Российские рецензенты, видевшие Пакетта не только в Григоровиче, но и в Баланчине, отмечали в статьях «дистиллированную точность» француза и его манеру танца – «бедненько, зато чистенько». Когда Пакетт сделал Курбского в Париже, газета «Фигаро», наоборот, одобрительно писала: «артист снял чрезмерную утрированность характера» с роли русского диссидента XVI века. То есть, по французским понятиям, типичная для тамошних танцоров холодноватая сдержанность – самое то, даже если образ связан с историей далекой загадочной Московии и с мрачноватым мелодраматизмом постановки Григоровича.

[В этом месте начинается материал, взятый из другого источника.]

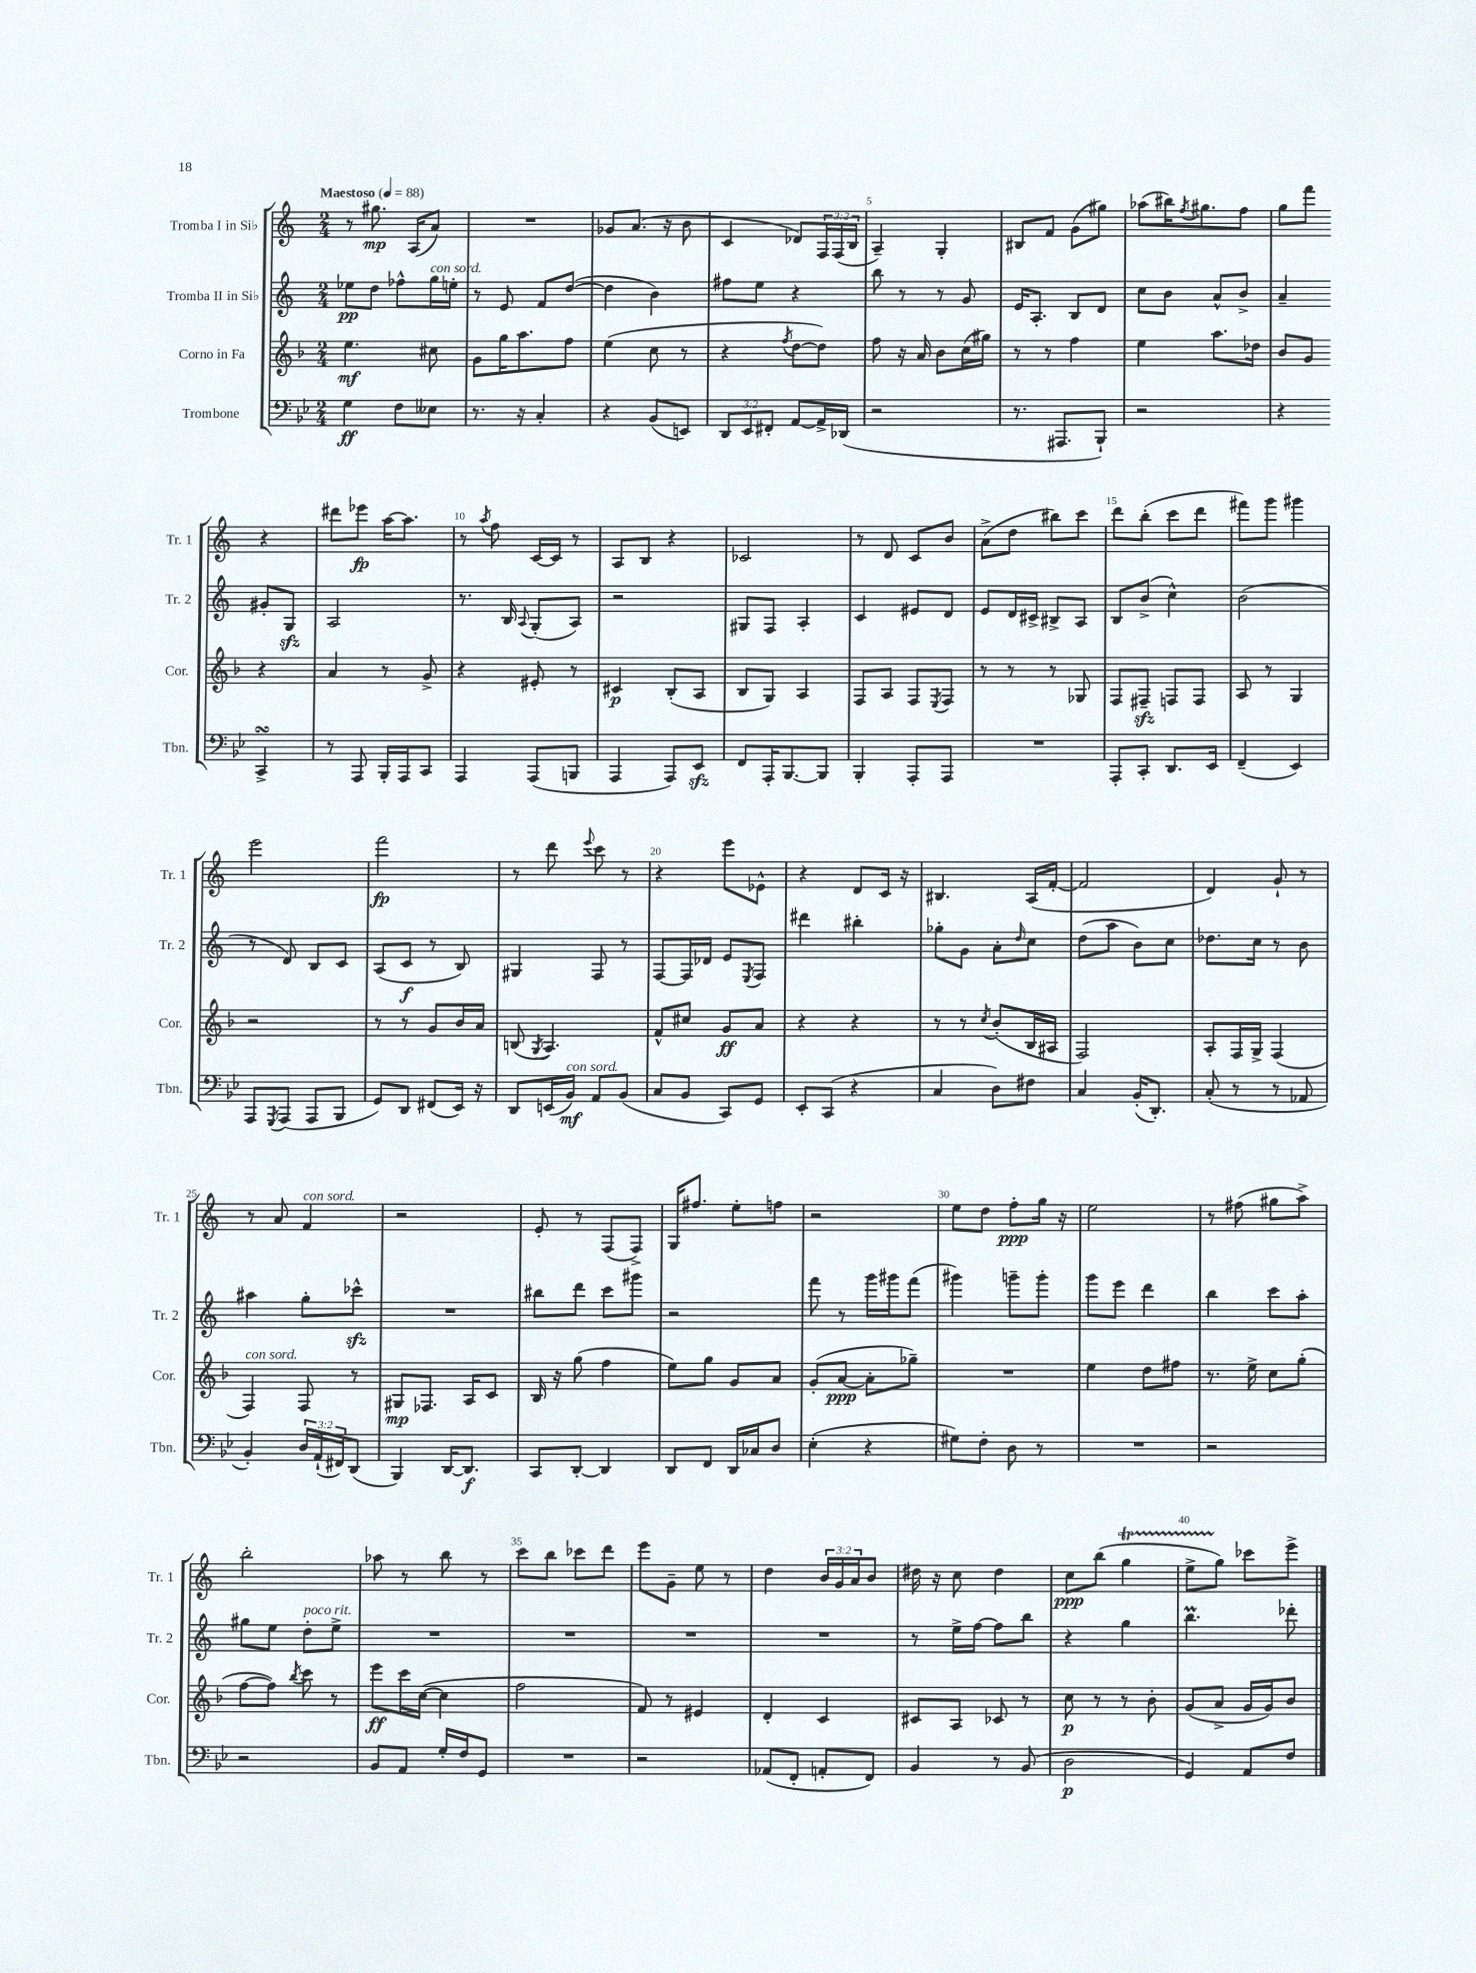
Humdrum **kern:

**kern	**kern	**kern	**kern
*staff4	*staff3	*staff2	*staff1
*clefF4	*clefG2	*clefG2	*clefG2
*k[b-e-]	*k[b-]	*k[]	*k[]
*M2/4	*M2/4	*M2/4	*M2/4
*MM88	*MM88	*MM88	*MM88
4G\	4.ee\	8ee-\L	8r
.	.	8dd\J	8.gg#\
8F\L	.	8ff-^^\L	.
.	.	.	(16A/LK
8E--\J	8cc#\	16gg\L	8a/J)
.	.	16ee'\JJ	.
=	=	=	=
8.r	8g\L	8r	2r
.	16gg\K	8e/	.
16r	8.aa\	.	.
4C'/	.	8f/L	.
.	8ff\J	([8dd/J	.
=	=	=	=
4r	(4ee\	4dd\]	8g-/L
.	.	.	(8.a/J
(8BB-/L	8cc\	4b\)	.
.	.	.	16r
8EE/J)	8r	.	8b\
=	=	=	=
12DD/L	4r	8ff#\L	4c/
12EE-/	.	.	.
.	.	8ee\J	.
12FF#'/J	.	.	.
.	8qff/	.	.
[8AA/L	[8dd\L	4r	8d-/L)
16AA^/]L	8dd\]J)	.	24F/L
.	.	.	(24F/
(16DD-/JJ	.	.	.
.	.	.	24B/JJ
=	=	=	=
2r	8ff\	8bb\	4A~/)
.	16r	8r	.
.	16a/	.	.
.	8b-\L	8r	4G'/
.	(16cc\L	8g/	.
.	16gg#\JJ)	.	.
=	=	=	=
8.r	8r	16e/LK	8B#/L
.	.	8.A'/J	.
.	8r	.	8f/J
8.AAA#/L	.	.	.
.	4ff\	8B/L	(8g\L
8BBB-`/J)	.	8d/J	8gg#\J)
=	=	=	=
2r	4ee\	8cc\L	(8aa-\L
.	.	8b\J	16bb#\K)
.	.	.	8qff/
.	.	.	8.gg#\
.	8.aa\L	8a^^/L	.
.	.	8b^/J	8ff\J
.	16dd-\Jk	.	.
=	=	=	=
4r	8b-/L	4a~/	8gg\L
.	8g/J	.	8fff\J
4CC^/	4r	8g#'/L	4r
.	.	8G/J	.
=	=	=	=
8r	4a/	2A/	8ddd#\L
8AAA/	.	.	8eee-\J
16BBB-'/LL	8r	.	[16aa\LK
16AAA/J	.	.	8.aa\]J
8CC/J	8g^/	.	.
=	=	=	=
4AAA/	4r	8.r	8r
.	.	.	8qaa/
.	.	.	8ff\
.	.	16B/	.
.	.	8qqA/	.
(8AAA/L	8e#'/	(8G'/L	[16c/LL
.	.	.	16c/]JJ
8BBB/J	8r	8A/J)	8r
=	=	=	=
4AAA/	4c#/	2r	8A/L
.	.	.	8B/J
8AAA/L)	(8B-'/L	.	4r
8EE-/J	8A/J	.	.
=	=	=	=
8FF/L	8B-/L	8G#/L	2c-/
16AAA'/K	8G/J)	8F/J	.
[8.BBB-/	.	.	.
.	4A/	4A'/	.
8BBB-/]J	.	.	.
=	=	=	=
4BBB-'/	8F/L	4c/	8r
.	8A/J	.	8d/
8AAA'/L	8F/L	8e#/L	8c/L
.	8qE/	.	.
8AAA/J	8F/J	8d/J	8b/J
=	=	=	=
2r	8r	8e/L	(8a^\L
.	8r	16d/L	8dd\J
.	.	16c#^/JJ	.
.	8r	8B#^/L	8bb#\L)
.	8G-/	8A/J	8ccc\J
=	=	=	=
8AAA'/L	8F/L	8B/L	8ddd\L
8CC'/J	8F#~/J	(8b^/J	(8bb'\J
8.DD/L	8F/L	4cc^^\)	8ccc\L
.	8F/J	.	8ddd\J
16EE-/Jk	.	.	.
=	=	=	=
(4FF~/	8A/	(2b\	8fff#\L)
.	8r	.	8ggg\J
4EE-/)	4G/	.	4ggg#\
=	=	=	=
8AAA/L	2r	8r	2eee\
8qGGG/	.	.	.
(8AAA/J	.	8d/)	.
8AAA/L	.	8B/L	.
8BBB-/J	.	8c/J	.
=	=	=	=
8GG/L)	8r	(8A/L	2fff\
8DD/J	8r	8c/J	.
(8FF#/L	8g/L	8r	.
16EE-/Jk)	16b-/L	8B/)	.
16r	16a/JJ	.	.
=	=	=	=
8DD/L	(8B/	4G#/	8r
.	8qG/	.	.
(16EE/L	4.A/)	.	8ddd\
16BB-/JJ)	.	.	.
.	.	.	8qqeee/
8AA/L	.	8F/	8ccc\
(8BB-/J	.	8r	8r
=	=	=	=
8C/L	8f^^/L	[8F/L	4r
8BB-/J	8cc#/J	16F/]L	.
.	.	16d-/JJ	.
8CC/L)	8g/L	8e/L	8eee\L
.	.	8qE/	.
8GG/J	8a/J	8F/J	8e-^^\J
=	=	=	=
8EE-'/L	4r	4ddd#\	4r
(8CC/J	.	.	.
4r	4r	4bb#'\	8d/L
.	.	.	16c/Jk
.	.	.	16r
=	=	=	=
4C/	8r	8gg-'\L	4.B#/
.	8r	8g\J	.
.	8qcc/	.	.
8D\L)	(8b-'/L	8a'\L	.
.	.	16qqdd/	.
8F#\J	16B-/L	8cc\J	(16A/LL
.	16A#/JJ	.	[16f'/JJ
=	=	=	=
4C/	2F/)	(8dd\L	2f/]
.	.	8aa\J	.
(16BB-'/LK	.	8b\L)	.
8.DD'/J)	.	.	.
.	.	8cc\J	.
=	=	=	=
(8C'/	8A'/L	8.dd-\L	4d/)
8r	16F/L	.	.
.	16G^/JJ	16cc\Jk	.
8r	(4F/	8r	8g`/
8AA-/	.	8b\	8r
=	=	=	=
4BB-'/)	4F/)	4aa#\	8r
.	.	.	8a/
24D/LL	8F/	8gg'\L	4f/
(24AA`/	.	.	.
24FF#/J)	.	.	.
(8DD/J	8r	8ccc-^^\J	.
=	=	=	=
4BBB-/)	8G#/L	2r	2r
.	8.F-/J	.	.
[16DD/LK	.	.	.
8.DD/]J	16A/LK	.	.
.	8c/J	.	.
=	=	=	=
8CC/L	16B-/	8bb#\L	8e'/
.	16r	.	.
[8DD'/J	(8gg\	8ddd\J	8r
4DD/]	4ff\	8ccc\L	(8F/L
.	.	8ggg#\J	8F^/J)
=	=	=	=
8DD/L	8ee\L)	2r	16G/LK
.	.	.	8.ff#/J
8FF/J	8gg\J	.	.
16DD/LL	8g/L	.	8ee'\L
16C-/J	.	.	.
8D/J	8a/J	.	8ff\J
=	=	=	=
(4E-'\	(8g'/L	8fff\	2r
.	[8a/J	8r	.
4r	8a'\]L	16ggg\LL	.
.	.	16ggg#\J	.
.	8gg-~\J)	(8fff\J	.
=	=	=	=
8G#\L)	2r	4ggg#\)	8ee\L
8F'\J	.	.	8dd\J
8D\	.	8ggg~\L	8ff'\L
8r	.	8ggg'\J	16gg\Jk
.	.	.	16r
=	=	=	=
2r	4ee\	8ggg\L	2ee\
.	.	8eee\J	.
.	8dd\L	4ddd\	.
.	8ff#\J	.	.
=	=	=	=
2r	8.r	4bb\	8r
.	.	.	(8ff#\
.	16ee^\	.	.
.	8cc\L	8ccc\L	8gg#\L
.	(8gg'\J	8aa'\J	8aa^\J)
=	=	=	=
2r	[8ff\L	8gg#\L	2bb'\
.	8ff\]J)	8ee\J	.
.	8qbb-/	.	.
.	8ccc\	8dd'\L	.
.	8r	8ee^\J	.
=	=	=	=
8BB-/L	8eee\L	2r	8aa-\
8AA/J	16ccc\L	.	8r
.	([16cc\JJ	.	.
16G'/LL	4cc\]	.	8bb\
16F/J	.	.	.
8GG/J	.	.	8r
=	=	=	=
2r	2ff\	2r	8ccc\L
.	.	.	8bb\J
.	.	.	8ccc-\L
.	.	.	8ddd\J
=	=	=	=
2r	8f/)	2r	8eee\L
.	8r	.	8g~\J
.	4e#/	.	8ee\
.	.	.	8r
=	=	=	=
(8AA-/L	4d'/	2r	4dd\
8FF'/J	.	.	.
8AA'/L	4c/	.	24b/LL
.	.	.	24g/
.	.	.	24a/J
8FF/J)	.	.	8b/J
=	=	=	=
4BB-/	8c#/L	8r	16dd#\
.	.	.	16r
.	8A/J	16ee^\LL	8cc\
.	.	[16ff\JJ	.
8r	8c-/	8ff\]L	4dd#\
(8BB-/	8r	8bb\J	.
=	=	=	=
2D\	8cc\	4r	8cc\L
.	8r	.	(8bb\J
.	8r	4gg\	4gg\
.	8b-'\	.	.
=	=	=	=
4GG/)	(8g/L	4.bb\	8ee^\L
.	8a^/J	.	8gg\J)
8AA/L	16g/LL	.	8ccc-\L
.	16g/J)	.	.
8F/J	8b-/J	8ddd-'\	8eee^\J
==	==	==	==
*-	*-	*-	*-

Получив похвалу на родине, Пакетт с легким, надо полагать, сердцем слепил схожего с Курбским Ромео. Что в радости, что в печали нетемпераментный Пакетт был одинаков – любезный кавалер балерины, грамотный исполнитель классических па, красивый блондин, радующий девичьи взоры. Корректная сдержанность танца не поддерживалась ничем, и не потому, что актер Пакетт сознательно решил лепить образ из внешней невозмутимости, а потому, что танцовщик Пакетт не очень умеет играть, хотя и хочет. При этом не исключено, что в собственных глазах Карл выглядит как актер, рвущий страсти в клочья и сыгравший Ромео так, что зрителей прошибает слеза.
Возможно, из-за такого партнера Джульетта (хорошая балерина Наталья Балахничева) на этот раз тоже подрастеряла эмоции. И если б в пьесе Шекспира и в спектакле «Кремлевского балета» был счастливый конец, в Вероне поселилось бы милое, симпатичное семейство двух зануд.